3.      Mancanza di Una Politica Estera Comune e di una Difesa Comune
a.       Il terzo pilastro della UE, la Politica Estera e di Sicurezza Comune (PECS) è un fallimento che rasenta il ridicolo, quando la UE viene rappresentata non da un solo rappresentante, bensì dai 3 presidenti + 1 (Commissione, Consiglio e Parlamento + mister PECS). Cosicché a livello internazionale non c’è la voce della UE, nonostante i 3+1, ma la voce e gli interessi dei quattro maggiori paesi europei, Francia e Regno Unito, membri permanenti del Consiglio di Sicurezza dell’ONU, Germania e Italia membri del G7/G8.
b.      Non ha saputo favorire la pacifica dissoluzione della Federazione Yugoslava, ma con il precipitoso riconoscimento diplomatico di Slovenia e Croazia da parte della Germania, ha invece favorito il risveglio dei demoni nazionalisti nei Balcani. Di fronte alla pulizia etnica di tutti contro tutti, la UE non è stata capace di intervenire con la forza per imporre tregua e pace. Ha favorito e approvato la modifica unilaterale dei confini di uno stato sovrano, la Serbia, privata del Kosovo, grave precedente che giustifica l’annessione della Crimea alla Russia. Non ha saputo coinvolgere in una partnership la Russia, contro la quale è impantanata in reciproche sanzioni economiche, in seguito alla mala gestione della questione ucraina.

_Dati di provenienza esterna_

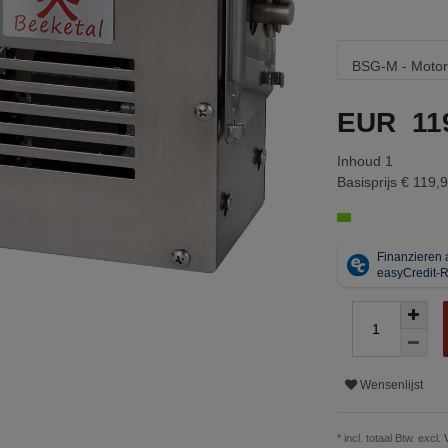
EUR 11
Inhoud
1
Basisprijs
€ 119,9
Wensenlijst
* incl. totaal Btw. excl.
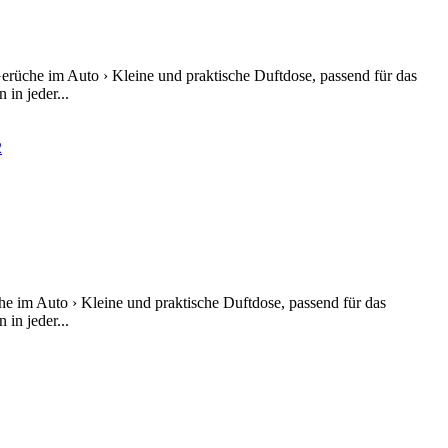
rüche im Auto › Kleine und praktische Duftdose, passend für das
in jeder...
e im Auto › Kleine und praktische Duftdose, passend für das
in jeder...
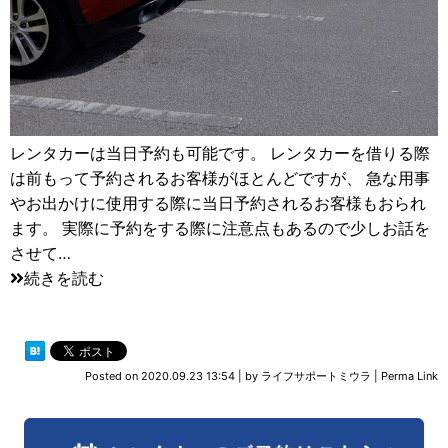
レンタカーは当日予約も可能です。 レンタカーを借りる際
は前もって予約されるお客様がほとんどですが、 急な用事
やお出かけに使用する際に当日予約されるお客様もおられ
ます。 実際に予約をする際に注意点もあるので少しお話を
させて…
続きを読む
Posted on
2020.09.23 13:54
|
by
ライフサポートミウラ
|
Perma Link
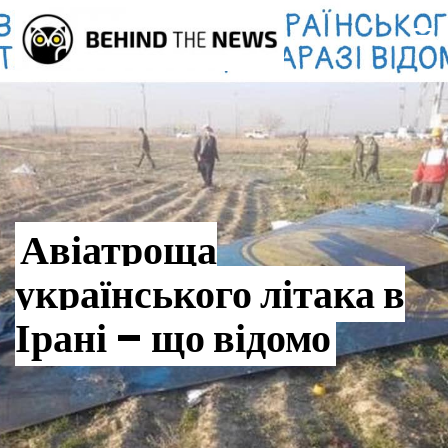
Авіатроща
українського літака в
Ірані – що відомо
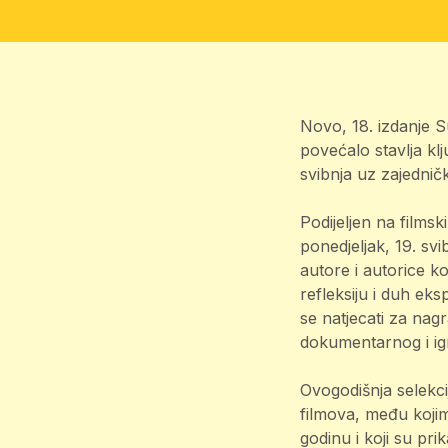
Novo, 18. izdanje Su
povećalo stavlja kl
svibnja uz zajednič
Podijeljen na filmsk
ponedjeljak, 19. sv
autore i autorice ko
refleksiju i duh ek
se natjecati za nag
dokumentarnog i ig
Ovogodišnja selekci
filmova, među kojima
godinu i koji su pri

I 3 Presidenti della UE + Mrs. PECS:
Jean-Claude Juncker, Martin Schulz, Donald Tusk, Federica Mogherini
Conclusioni
Non credo che la UE sia in grado di uscire dalla crisi in cui versa da decenni e che la BrExit ha solo reso palese. Non lo credo perché mancano leader politici all'altezza della situazione. Manca una valutazione sobria e condivisa della realtà, che sappia coniugare realismo e profezia.
Non lo crede più nemmeno la Chiesa Cattolica che con il pontificato Bergoglio, il papa preso dalla fine del mondo, ha abbandonato il rapporto privilegiato con l'Europa, da lei partorita, per andare verso le periferie del mondo e dedicare le proprie energie alle Chiese emergenti dell'Africa, dell'Asia, dell'Oceania e forse delle Americhe.
L'Europa o riscopre la propria identità radicata nel cristianesimo, e sostanziata nel dialogo tra Bibbia e Filosofia, tra Fede e Ragione, tra Gerusalemme, Atene e Roma, oppure è spacciata, finita. Questa è stata la visione profetica di san Giovanni Paolo II e l'insegnamento di Benedetto XVI. Ma appunto, fu.